Smuggling typically increases during the Christmas and New Year holidays when Zimbabwean expatriates return home, bringing goods, mainly from neighboring countries like South Africa. These goods include food, clothing, drugs, beverages, vehicles, fertilizers, cement, electrical gadgets, and solar panels, among others.
In response, the government launched an anti-smuggling campaign in November, establishing a taskforce that includes tax authorities, police, immigration officials, local authorities, consumer protection bodies, and monetary authorities to tackle the issue.
Muguti stressed that smuggling undermines the collection of customs and excise duties, discourages investment, and harms local businesses by creating unfair competition. The influx of smuggled goods also negatively impacts job creation and employment, while further eroding the economy.

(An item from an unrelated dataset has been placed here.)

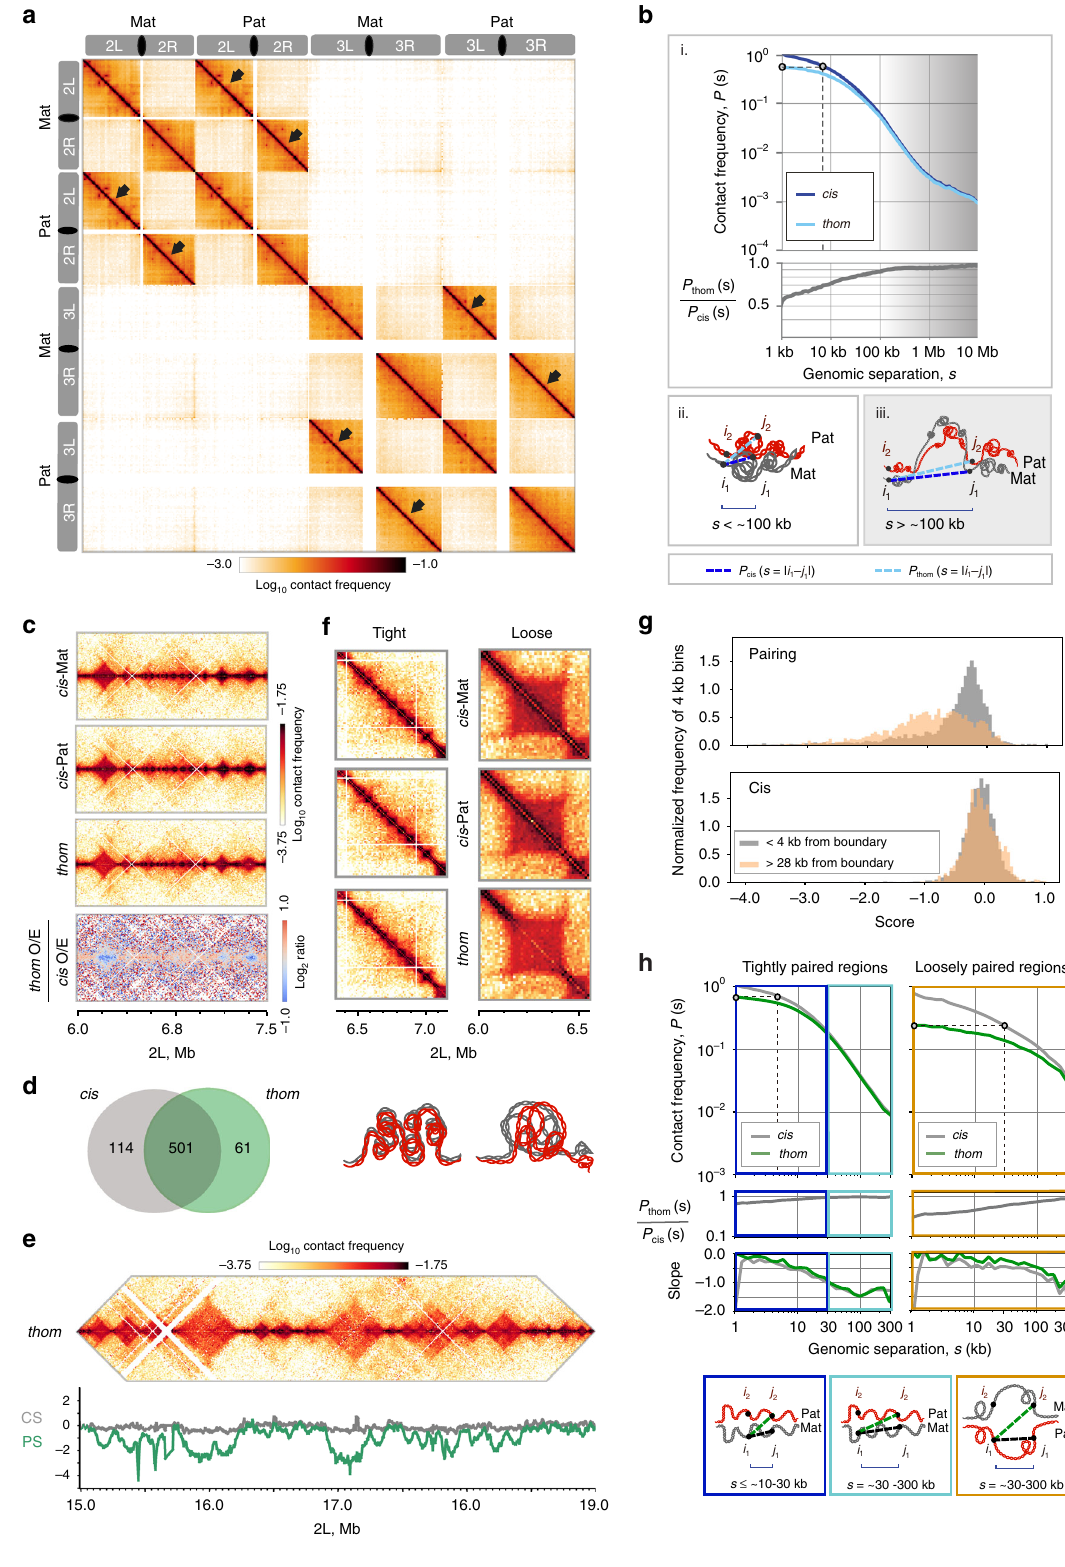
frequencies of cis and thom contacts could differ quite sub- stantially. Note that this railroad track pairing does not preclude long-range thom interactions as paired chromosomes can fold back onto themselves, behaving as a single fi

In addition to economic concerns, smuggling poses security risks and threatens public health, as smuggled food, medicines, and alcohol bypass necessary health and safety controls. Muguti also noted that smuggling is linked to organized crime, including armed robberies involving smuggled guns.
As part of its anti-smuggling strategy, the government will confiscate and destroy second-hand clothes at police stations, donate smuggled foodstuffs to charity, and incinerate drugs at district and provincial hospitals.